Als fruchtbar erweist sich auch hier, im Falle von Möser allerdings lediglich implizit geschehen, von der Mensch-Maschine-Beziehung auszugehen. Denn das Auto erklärt sich in vielem aus den kulturellen Haltungen der Menschen zu diesem technischen Potenzial. Mit diesem Denkansatz erschließt sich beispielsweise das Image des Abenteurertums der frühen Automobilisten. Aber auch die Ausstrahlung von Gewalt in der militärischen Nutzung des Lastwagens, wie beispielsweise nach 1918/19 durch die bürgerkriegsbereiten Freikorps mit ihren dicht gedrängten Kämpfern auf der Ladefläche.
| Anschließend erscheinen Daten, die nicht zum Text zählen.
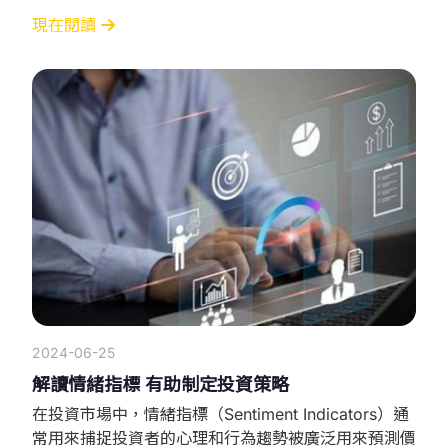
指南 總就業人數變動是最直接反映勞動市場健康狀況
的指標： 高於預期：表明經濟增長強勁，股市上漲美
現在閱讀
元走強。 低於預期：暗示經濟放緩，股市下跌美元走
弱。 失業率： 失業率（U3）和包括未充分就業者的
U6失業率均需關注： 失業率下降：一般
2024-06-25
解讀情緒指標 有助制定投資策略
在投資市場中，情緒指標（Sentiment Indicators）通
常用來捕捉投資者的心理和行為趨勢被廣泛用來預測價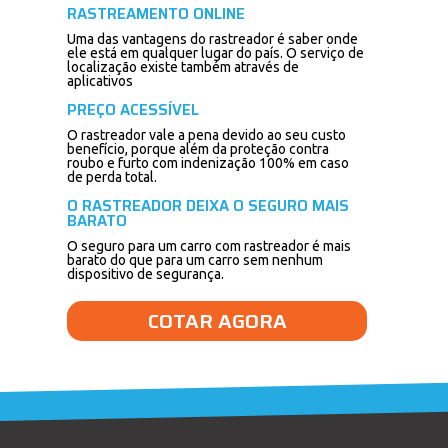
RASTREAMENTO ONLINE
Uma das vantagens do rastreador é saber onde
ele está em qualquer lugar do país. O serviço de
localização existe também através de
aplicativos
PREÇO ACESSÍVEL
O rastreador vale a pena devido ao seu custo
benefício, porque além da proteção contra
roubo e furto com indenização 100% em caso
de perda total.
O RASTREADOR DEIXA O SEGURO MAIS
BARATO
O seguro para um carro com rastreador é mais
barato do que para um carro sem nenhum
dispositivo de segurança.
COTAR AGORA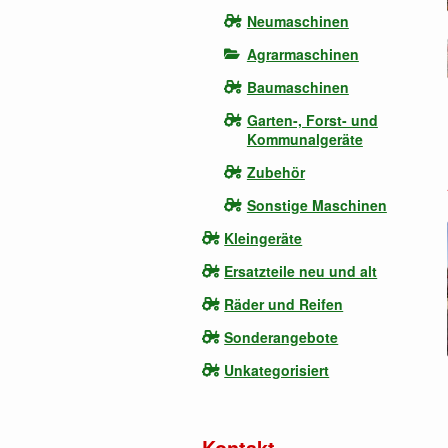
Neumaschinen
Agrarmaschinen
Baumaschinen
Garten-, Forst- und
Kommunalgeräte
Zubehör
Sonstige Maschinen
Kleingeräte
Ersatzteile neu und alt
Räder und Reifen
Sonderangebote
Unkategorisiert
Kontakt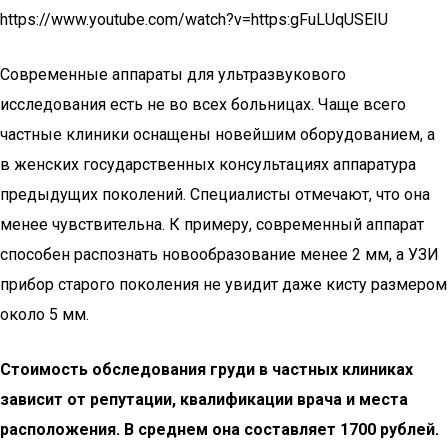
https://www.youtube.com/watch?v=https:gFuLUqUSEIU
Современные аппараты для ультразвукового
исследования есть не во всех больницах. Чаще всего
частные клиники оснащены новейшим оборудованием, а
в женских государственных консультациях аппаратура
предыдущих поколений. Специалисты отмечают, что она
менее чувствительна. К примеру, современный аппарат
способен распознать новообразование менее 2 мм, а УЗИ
прибор старого поколения не увидит даже кисту размером
около 5 мм.
Стоимость обследования груди в частных клиниках
зависит от репутации, квалификации врача и места
расположения. В среднем она составляет 1700 рублей.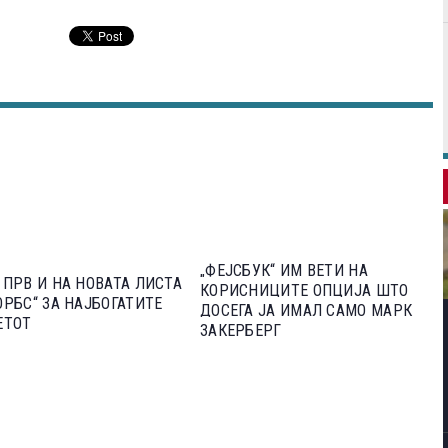
„ФЕЈСБУК“ ИМ ВЕТИ НА
 ПРВ И НА НОВАТА ЛИСТА
КОРИСНИЦИТЕ ОПЦИЈА ШТО
ОРБС“ ЗА НАЈБОГАТИТЕ
ДОСЕГА ЈА ИМАЛ САМО МАРК
ЕТОТ
ЗАКЕРБЕРГ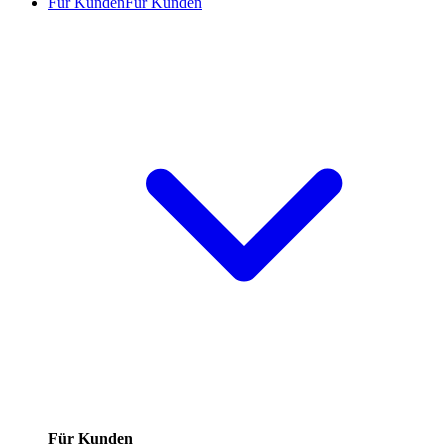
Für Kunden
Für Kunden
Für Kunden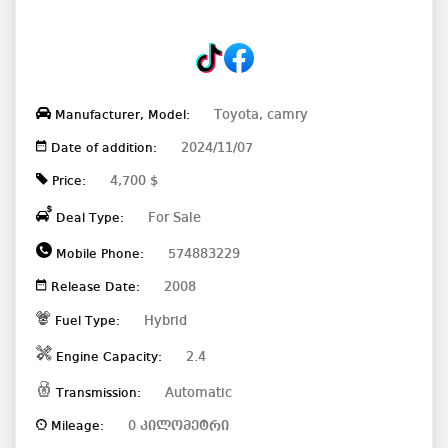
Toyota, camry
Manufacturer, Model:
2024/11/07
Date of addition:
4,700 $
Price:
For Sale
Deal Type:
574883229
Mobile Phone:
2008
Release Date:
Hybrid
Fuel Type:
2.4
Engine Capacity:
Automatic
Transmission:
0 კილომეტრი
Mileage: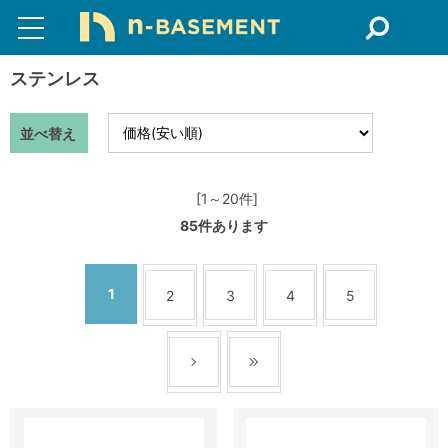
ステンレス
並べ替え
[1～20件]
85
件あります
1
2
3
4
5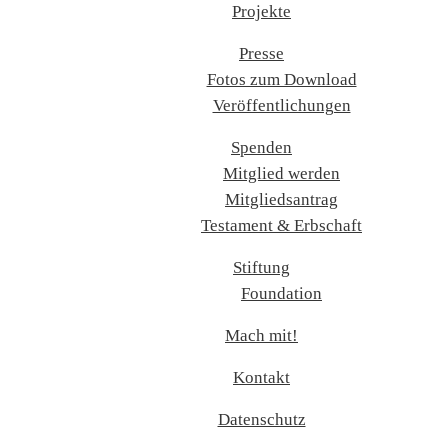
Projekte
Presse
Fotos zum Download
Veröffentlichungen
Spenden
Mitglied werden
Mitgliedsantrag
Testament & Erbschaft
Stiftung
Foundation
Mach mit!
Kontakt
Datenschutz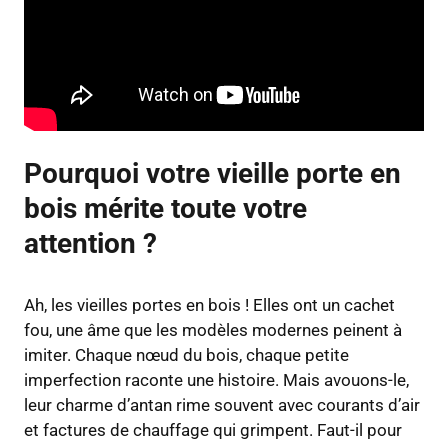
Pourquoi votre vieille porte en
bois mérite toute votre
attention ?
Ah, les vieilles portes en bois ! Elles ont un cachet
fou, une âme que les modèles modernes peinent à
imiter. Chaque nœud du bois, chaque petite
imperfection raconte une histoire. Mais avouons-le,
leur charme d’antan rime souvent avec courants d’air
et factures de chauffage qui grimpent. Faut-il pour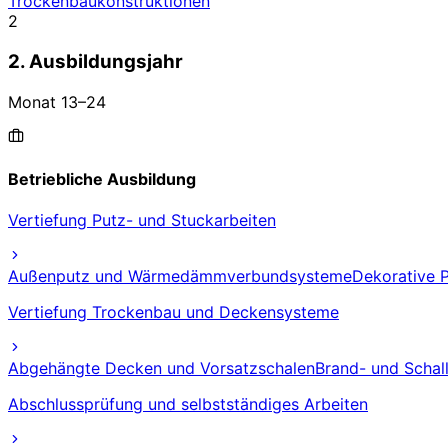
Trockenbaukonstruktionen
2
2. Ausbildungsjahr
Monat
13
–
24
Betriebliche Ausbildung
Vertiefung Putz- und Stuckarbeiten
Außenputz und Wärmedämmverbundsysteme
Dekorative 
Vertiefung Trockenbau und Deckensysteme
Abgehängte Decken und Vorsatzschalen
Brand- und Schal
Abschlussprüfung und selbstständiges Arbeiten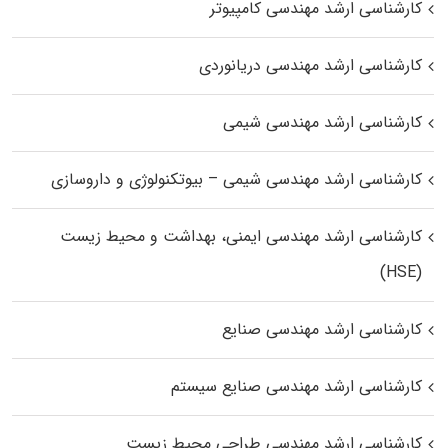
کارشناسی ارشد مهندسی کامپیوتر
کارشناسی ارشد مهندسی دریانوردی
کارشناسی ارشد مهندسی شیمی
کارشناسی ارشد مهندسی شیمی – بیوتکنولوژی و داروسازی
کارشناسی ارشد مهندسی ایمنی، بهداشت و محیط زیست
(HSE)
کارشناسی ارشد مهندسی صنایع
کارشناسی ارشد مهندسی صنایع سیستم
کارشناسی ارشد مهندسی طراحی محیط زیست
Die fotografische Reproduktion dieses Gruppenhabitus hat sich in unserem Bildgedächtnis mit dieser Symbolik der Militanz bei der Beherrschung des öffentlichen Raumes festgesetzt. Zudem erklärt dieser Ansatz das Auto als ein Medium der stilisierenden Gestaltungsarbeit, seien es beispielsweise die eleganten Autos von Moever in den 20er-Jahren oder der berühmte Kühlerentwurf eines Adler-Wagens von Walter Gropius aus dem Jahr 1931.
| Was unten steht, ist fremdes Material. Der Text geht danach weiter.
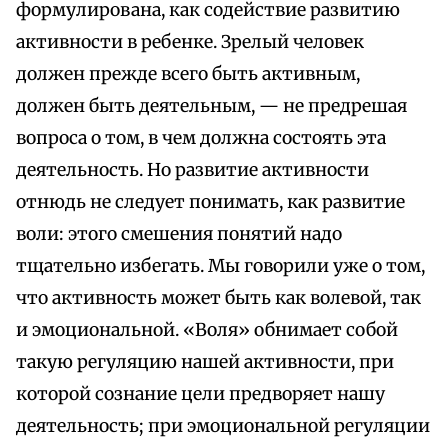
формулирована, как содействие развитию
активности в ребенке. Зрелый человек
должен прежде всего быть активным,
должен быть деятельным, — не предрешая
вопроса о том, в чем должна состоять эта
деятельность. Но развитие активности
отнюдь не следует понимать, как развитие
воли: этого смешения понятий надо
тщательно избегать. Мы говорили уже о том,
что активность может быть как волевой, так
и эмоциональной. «Воля» обнимает собой
такую регуляцию нашей активности, при
которой сознание цели предворяет нашу
деятельность; при эмоциональной регуляции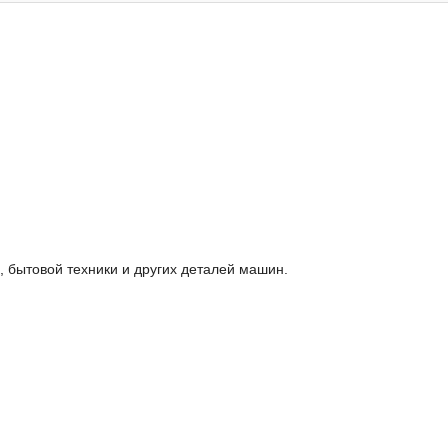
 бытовой техники и других деталей машин.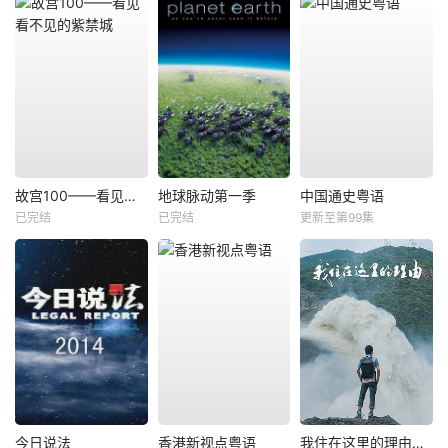
故宫100——看见看不见的紫禁城
地球脉动第一季
中国通史粤语
已完结
已完结
更新至第99集
今日说法
香港新视点粤语
我住在这里的理由第四季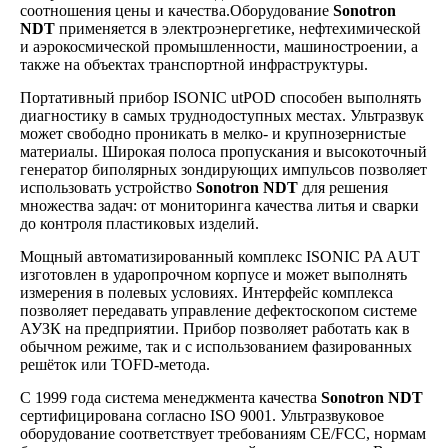
соотношения цены и качества.Оборудование
Sonotron
NDT
применяется в электроэнергетике, нефтехимической
и аэрокосмической промышленности, машиностроении, а
также на объектах транспортной инфраструктуры.
Портативный прибор ISONIC utPOD способен выполнять
диагностику в самых труднодоступных местах. Ультразвук
может свободно проникать в мелко- и крупнозернистые
материалы. Широкая полоса пропускания и высокоточный
генератор биполярных зондирующих импульсов позволяет
использовать устройство
Sonotron NDT
для решения
множества задач: от мониторинга качества литья и сварки
до контроля пластиковых изделий.
Мощный автоматизированный комплекс ISONIC PA AUT
изготовлен в ударопрочном корпусе и может выполнять
измерения в полевых условиях. Интерфейс комплекса
позволяет передавать управление дефектоскопом системе
АУЗК на предприятии. Прибор позволяет работать как в
обычном режиме, так и с использованием фазированных
решёток или TOFD-метода.
С 1999 года система менеджмента качества
Sonotron NDT
сертифицирована согласно ISO 9001. Ультразвуковое
оборудование соответствует требованиям CE/FCC, нормам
Kurt Möser hat viele Aspekte, begrenzt auf die deutsche Entwicklung, anhand von interessantem, teilweise neuem Material zusammengetragen und in einer beschreibenden Erzählhaltung dargestellt. Als Wissenschaftler fragt man sich jedoch irritiert, ob es ein Vorzug ist, dass der Autor glaubt, sich von "methodischem Ballast und prinzipiellen Debatten" (12) frei halten zu können. Herausgekommen ist so ein Werk, das zwar für ein breites Publikum einen leichten Zugang zur Komplexität des Autos bietet. Doch letztlich begrenzt diese Zentrierung um das Fahrzeug weitergehende Einsichten in die Natur dieses Objektes und seine Bedingtheit durch die Gebrauchs- und Repräsentationswerte in den lebensweltlichen Kontexten seiner Nutzung, eben als eine Hervorbringung der Moderne in ihren widersprüchlichen Potenzialen. Diese weiterreichende Perspektive, das Auto als symbolische Form der Zivilisationsgeschichte zu analysieren, ist mit dem vorliegenden Werk nicht eingelöst. Doch dies bedürfte erkenntnisöffnender Leitfragen aus dem Kontext einer neuen Kulturgeschichte, die die Zusammenhänge der menschlichen Lebensentwürfe und die kollektiven kulturellen Gestaltungsleistungen erschließt. Ein Vorhaben, das der Autor sich erklärtermaßen nicht zu Eigen machen wollte.